--- Start Selected extract ---

I find the challenge of putting a title to a homily very similar – and today’s is no different. The readings invite us to be tabernacles of God’s presence in the world as we dwell with God and God with us in Christ.

Shiloh tabernacle

When our pilgrim group was in the Holy Land, we were able to visit Shiloh, where the Israelites first built a semi-permanent tabernacle after 39 years of wandering in the wilderness with a portable one, described in the first reading from Exodus today. The uniqueness of this event underpinning all of Judaism, and our Judeo-Christianity, is worth studying more closely.

Moses was instructed by God to set up a tabernacle “on the first day of the month.” To properly understand this, we should think of a that tabernacle as a “portable chapel.” In that chapel (tabernacle) Moses placed the ark (a tabernacle to us) into which he placed the covenant (the Dabar, Words of God, Ten Commandments). This would be the reserved Eucharist for us today. Above the ark he placed the mercy seat, a very interesting feature with two cherubs guarding an empty space in between them, which I believe is really where God was considered to dwell. Think of a monstrance today.

Mercy seat

Then Moses was commanded to set up a curtain to screen this whole set-up, a precursor to the heavy curtain in the later temples separating the Holy of Holies from the rest of the temple. Finally, the glory of the Lord filled the tabernacle (chapel) so much so that Moses was not able to enter the “tent of meeting” because of the cloud and the glory or shekinahof the Lord. Apparently all this was placed within that tent of meeting where God spoke to Moses “face to face.”

Finally, a cloud was on the tabernacle by day and a column of fire by night, and whenever they were “taken up from the tabernacle” the Israelites would continue their journeying through the wilderness, guided by that cloud and fire (think sanctuary lamp today).

What we have here is an extra-ordinary spirituality setting the Israelites apart from other nations – an intimate relationship with God who dwelt among them and journeyed with them on a daily basis. They were to respond to that presence by being an icon of who God is on earth, to draw all peoples to this loving although also fearsome God.

Psalm 84 adds to this spiritual reality, extolling how lovely it is to dwell in the house and courts of the Lord, all the days of our lives. Where the first reading portrays God dwelling among God’s people, the psalm invites us to dwell with God – a mutual indwelling.

In the gospel, Jesus adds a subtle distinction in his teaching about the end of time and the final judgement. The image of a dragnet thrown into the sea that catches fish of every kind, good and bad, needing to be separated, should to be understood in the light of the parable of the wheat and weeds growing together. The angels of the Lord will come out and separate the evil from the righteous and throw the evil into the furnace of fire.

--- End Selected extract ---
--- Start Records provided ---

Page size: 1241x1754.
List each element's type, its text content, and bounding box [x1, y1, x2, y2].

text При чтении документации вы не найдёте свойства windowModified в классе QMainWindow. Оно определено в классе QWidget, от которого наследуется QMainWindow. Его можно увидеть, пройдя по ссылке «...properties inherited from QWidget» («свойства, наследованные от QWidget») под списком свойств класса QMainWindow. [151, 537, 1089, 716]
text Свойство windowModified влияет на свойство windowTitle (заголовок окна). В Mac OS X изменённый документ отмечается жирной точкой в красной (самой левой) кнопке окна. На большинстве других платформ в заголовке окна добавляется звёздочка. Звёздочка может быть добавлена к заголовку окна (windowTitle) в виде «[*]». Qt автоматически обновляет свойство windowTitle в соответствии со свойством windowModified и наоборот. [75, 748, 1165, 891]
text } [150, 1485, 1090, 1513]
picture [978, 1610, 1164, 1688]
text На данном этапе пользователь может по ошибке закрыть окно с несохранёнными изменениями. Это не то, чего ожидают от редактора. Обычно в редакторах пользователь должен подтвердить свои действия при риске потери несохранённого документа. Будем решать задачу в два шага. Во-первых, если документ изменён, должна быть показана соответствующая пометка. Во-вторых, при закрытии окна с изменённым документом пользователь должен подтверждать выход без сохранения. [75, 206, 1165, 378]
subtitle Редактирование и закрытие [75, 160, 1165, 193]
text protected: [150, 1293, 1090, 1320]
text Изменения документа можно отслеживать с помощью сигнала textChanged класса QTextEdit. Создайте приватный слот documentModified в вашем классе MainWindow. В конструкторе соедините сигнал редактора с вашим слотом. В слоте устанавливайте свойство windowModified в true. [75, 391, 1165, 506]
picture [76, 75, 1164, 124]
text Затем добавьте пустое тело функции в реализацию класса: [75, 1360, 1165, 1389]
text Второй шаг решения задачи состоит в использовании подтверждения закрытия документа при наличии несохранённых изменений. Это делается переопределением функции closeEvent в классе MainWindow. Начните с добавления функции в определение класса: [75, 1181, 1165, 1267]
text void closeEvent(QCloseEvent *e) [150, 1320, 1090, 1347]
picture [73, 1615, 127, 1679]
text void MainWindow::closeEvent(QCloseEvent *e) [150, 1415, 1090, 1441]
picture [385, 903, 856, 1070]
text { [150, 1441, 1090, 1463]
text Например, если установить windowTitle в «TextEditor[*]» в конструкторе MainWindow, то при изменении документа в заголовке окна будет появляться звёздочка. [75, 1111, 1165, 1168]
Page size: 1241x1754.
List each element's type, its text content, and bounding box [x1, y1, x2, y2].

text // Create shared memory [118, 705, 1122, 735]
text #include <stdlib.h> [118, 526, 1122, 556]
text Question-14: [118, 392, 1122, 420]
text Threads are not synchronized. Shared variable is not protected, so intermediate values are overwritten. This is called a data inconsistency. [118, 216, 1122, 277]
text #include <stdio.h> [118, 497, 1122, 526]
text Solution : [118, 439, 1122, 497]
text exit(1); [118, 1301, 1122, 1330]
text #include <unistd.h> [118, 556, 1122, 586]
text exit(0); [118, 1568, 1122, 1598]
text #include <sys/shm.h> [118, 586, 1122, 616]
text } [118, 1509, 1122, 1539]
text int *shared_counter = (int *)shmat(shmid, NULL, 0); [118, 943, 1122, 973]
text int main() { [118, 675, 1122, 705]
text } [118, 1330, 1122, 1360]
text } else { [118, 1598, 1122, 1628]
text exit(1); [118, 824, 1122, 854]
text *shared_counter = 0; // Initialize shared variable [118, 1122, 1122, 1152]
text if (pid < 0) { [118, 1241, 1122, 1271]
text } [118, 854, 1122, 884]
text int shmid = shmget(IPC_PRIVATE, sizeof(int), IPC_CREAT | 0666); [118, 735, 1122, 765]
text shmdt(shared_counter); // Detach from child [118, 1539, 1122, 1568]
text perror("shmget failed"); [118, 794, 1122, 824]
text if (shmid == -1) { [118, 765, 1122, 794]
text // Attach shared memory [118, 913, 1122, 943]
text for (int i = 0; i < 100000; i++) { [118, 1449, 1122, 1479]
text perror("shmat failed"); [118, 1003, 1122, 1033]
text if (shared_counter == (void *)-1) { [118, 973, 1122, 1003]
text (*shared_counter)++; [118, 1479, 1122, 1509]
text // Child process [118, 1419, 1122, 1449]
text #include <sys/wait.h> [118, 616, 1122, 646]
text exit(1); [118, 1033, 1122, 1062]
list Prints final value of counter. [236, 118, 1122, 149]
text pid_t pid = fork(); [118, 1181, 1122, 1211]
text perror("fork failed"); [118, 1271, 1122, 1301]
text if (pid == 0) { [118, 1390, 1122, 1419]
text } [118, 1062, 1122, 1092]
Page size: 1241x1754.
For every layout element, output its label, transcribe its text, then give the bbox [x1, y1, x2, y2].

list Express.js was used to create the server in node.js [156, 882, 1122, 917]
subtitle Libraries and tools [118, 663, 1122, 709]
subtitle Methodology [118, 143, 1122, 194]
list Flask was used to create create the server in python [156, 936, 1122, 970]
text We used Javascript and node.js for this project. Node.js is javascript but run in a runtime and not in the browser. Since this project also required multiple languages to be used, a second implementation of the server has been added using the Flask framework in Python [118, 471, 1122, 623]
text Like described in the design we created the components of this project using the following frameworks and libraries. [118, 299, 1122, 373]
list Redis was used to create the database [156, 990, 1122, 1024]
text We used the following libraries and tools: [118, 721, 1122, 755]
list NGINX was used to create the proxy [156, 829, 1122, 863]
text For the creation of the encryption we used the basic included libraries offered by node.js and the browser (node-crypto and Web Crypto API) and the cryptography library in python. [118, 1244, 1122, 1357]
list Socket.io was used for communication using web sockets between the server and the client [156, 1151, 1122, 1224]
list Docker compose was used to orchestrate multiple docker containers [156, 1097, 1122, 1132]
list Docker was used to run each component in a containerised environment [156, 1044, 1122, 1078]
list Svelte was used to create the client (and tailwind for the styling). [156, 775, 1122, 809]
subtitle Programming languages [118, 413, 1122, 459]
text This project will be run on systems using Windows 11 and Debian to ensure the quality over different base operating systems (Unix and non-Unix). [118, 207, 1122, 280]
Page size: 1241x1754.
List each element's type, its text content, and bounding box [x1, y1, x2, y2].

--- End Records provided ---

- **Set exercise 1**:
Reproduce the homily's wording between "Moses was instructed" and "a monstrance today.", inclusive.
- **Set exercise 2**:
Name every object that the homily says Moses placed or was commanded to set up.
- **Set exercise 3**:
Render this sentence from the homily in Spanish: "Psalm 84 adds to this spiritual reality, extolling how lovely it is to dwell in the house and courts of the Lord, all the days of our lives."

- **Worked answer 1**:
Moses was instructed by God to set up a tabernacle “on the first day of the month.” To properly understand this, we should think of a that tabernacle as a “portable chapel.” In that chapel (tabernacle) Moses placed the ark (a tabernacle to us) into which he placed the covenant (the Dabar, Words of God, Ten Commandments). This would be the reserved Eucharist for us today. Above the ark he placed the mercy seat, a very interesting feature with two cherubs guarding an empty space in between them, which I believe is really where God was considered to dwell. Think of a monstrance today.

- **Worked answer 2**:
the tabernacle
the ark
the covenant
the mercy seat
the curtain

- **Worked answer 3**:
El Salmo 84 se suma a esta realidad espiritual, ensalzando cuán hermoso es habitar en la casa y los atrios del Señor, todos los días de nuestra vida.